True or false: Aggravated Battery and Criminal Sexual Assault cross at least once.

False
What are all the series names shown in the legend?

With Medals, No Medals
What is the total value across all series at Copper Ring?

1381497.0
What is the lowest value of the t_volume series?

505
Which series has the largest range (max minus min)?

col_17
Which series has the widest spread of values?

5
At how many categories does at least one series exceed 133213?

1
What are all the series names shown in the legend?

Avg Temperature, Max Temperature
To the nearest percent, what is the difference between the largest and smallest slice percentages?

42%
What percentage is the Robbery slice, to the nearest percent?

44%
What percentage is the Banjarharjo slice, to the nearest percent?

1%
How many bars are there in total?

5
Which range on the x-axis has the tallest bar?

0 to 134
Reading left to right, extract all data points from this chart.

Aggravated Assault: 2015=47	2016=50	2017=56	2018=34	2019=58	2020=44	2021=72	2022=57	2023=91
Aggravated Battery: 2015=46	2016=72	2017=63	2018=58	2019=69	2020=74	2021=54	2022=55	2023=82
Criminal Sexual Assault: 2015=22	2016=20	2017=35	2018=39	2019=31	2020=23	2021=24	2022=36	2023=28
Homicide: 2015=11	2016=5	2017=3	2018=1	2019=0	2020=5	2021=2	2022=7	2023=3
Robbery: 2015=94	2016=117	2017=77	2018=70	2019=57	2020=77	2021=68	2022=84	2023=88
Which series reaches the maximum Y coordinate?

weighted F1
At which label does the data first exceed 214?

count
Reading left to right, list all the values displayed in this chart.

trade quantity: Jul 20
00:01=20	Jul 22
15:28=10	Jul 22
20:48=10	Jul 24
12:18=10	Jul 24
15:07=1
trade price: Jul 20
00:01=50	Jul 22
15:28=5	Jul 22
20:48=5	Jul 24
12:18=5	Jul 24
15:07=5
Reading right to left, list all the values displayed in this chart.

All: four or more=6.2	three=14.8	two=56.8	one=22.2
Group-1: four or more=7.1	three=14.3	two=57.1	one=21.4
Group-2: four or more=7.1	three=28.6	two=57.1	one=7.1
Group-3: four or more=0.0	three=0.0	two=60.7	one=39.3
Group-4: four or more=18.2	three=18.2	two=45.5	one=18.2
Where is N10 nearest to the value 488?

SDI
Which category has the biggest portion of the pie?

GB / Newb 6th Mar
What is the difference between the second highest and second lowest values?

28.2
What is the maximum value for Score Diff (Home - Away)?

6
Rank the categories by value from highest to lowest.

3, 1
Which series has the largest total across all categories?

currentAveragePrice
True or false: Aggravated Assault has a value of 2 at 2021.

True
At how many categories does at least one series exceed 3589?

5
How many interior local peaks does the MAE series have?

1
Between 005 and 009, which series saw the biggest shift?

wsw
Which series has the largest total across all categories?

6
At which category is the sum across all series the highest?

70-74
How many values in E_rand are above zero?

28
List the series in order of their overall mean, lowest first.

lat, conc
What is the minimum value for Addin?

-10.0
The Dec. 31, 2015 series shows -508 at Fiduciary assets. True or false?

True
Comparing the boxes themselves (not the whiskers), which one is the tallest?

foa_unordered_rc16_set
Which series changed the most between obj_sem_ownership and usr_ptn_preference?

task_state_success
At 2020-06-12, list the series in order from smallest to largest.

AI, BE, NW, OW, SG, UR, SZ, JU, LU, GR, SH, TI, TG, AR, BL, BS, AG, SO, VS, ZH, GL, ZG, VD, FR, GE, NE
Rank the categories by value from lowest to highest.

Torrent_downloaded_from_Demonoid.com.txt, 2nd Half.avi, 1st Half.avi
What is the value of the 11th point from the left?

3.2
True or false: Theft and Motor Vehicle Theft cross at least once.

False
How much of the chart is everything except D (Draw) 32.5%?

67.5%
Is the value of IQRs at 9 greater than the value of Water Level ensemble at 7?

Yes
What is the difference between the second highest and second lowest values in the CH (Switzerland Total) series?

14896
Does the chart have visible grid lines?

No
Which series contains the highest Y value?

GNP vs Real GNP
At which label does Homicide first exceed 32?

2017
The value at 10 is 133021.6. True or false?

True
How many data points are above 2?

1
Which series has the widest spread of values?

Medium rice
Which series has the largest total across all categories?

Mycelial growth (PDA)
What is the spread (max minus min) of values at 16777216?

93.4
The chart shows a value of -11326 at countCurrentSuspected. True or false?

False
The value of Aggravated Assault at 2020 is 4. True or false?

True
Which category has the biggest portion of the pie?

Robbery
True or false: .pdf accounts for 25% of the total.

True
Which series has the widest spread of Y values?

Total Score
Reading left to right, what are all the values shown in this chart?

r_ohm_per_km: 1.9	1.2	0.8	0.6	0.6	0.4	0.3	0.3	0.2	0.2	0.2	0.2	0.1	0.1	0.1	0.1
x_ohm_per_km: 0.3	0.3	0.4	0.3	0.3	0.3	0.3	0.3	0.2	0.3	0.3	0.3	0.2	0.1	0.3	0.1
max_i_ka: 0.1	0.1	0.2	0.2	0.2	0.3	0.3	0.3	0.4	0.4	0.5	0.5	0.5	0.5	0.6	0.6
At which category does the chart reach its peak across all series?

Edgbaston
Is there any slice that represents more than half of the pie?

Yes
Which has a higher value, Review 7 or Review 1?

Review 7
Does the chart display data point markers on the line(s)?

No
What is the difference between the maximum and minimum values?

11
————————
Task directions: Pick out every line of the records that contains the word "three" and copy each of those lines in full.

Exercise output:
All: four or more=6.2	three=14.8	two=56.8	one=22.2
Group-1: four or more=7.1	three=14.3	two=57.1	one=21.4
Group-2: four or more=7.1	three=28.6	two=57.1	one=7.1
Group-3: four or more=0.0	three=0.0	two=60.7	one=39.3
Group-4: four or more=18.2	three=18.2	two=45.5	one=18.2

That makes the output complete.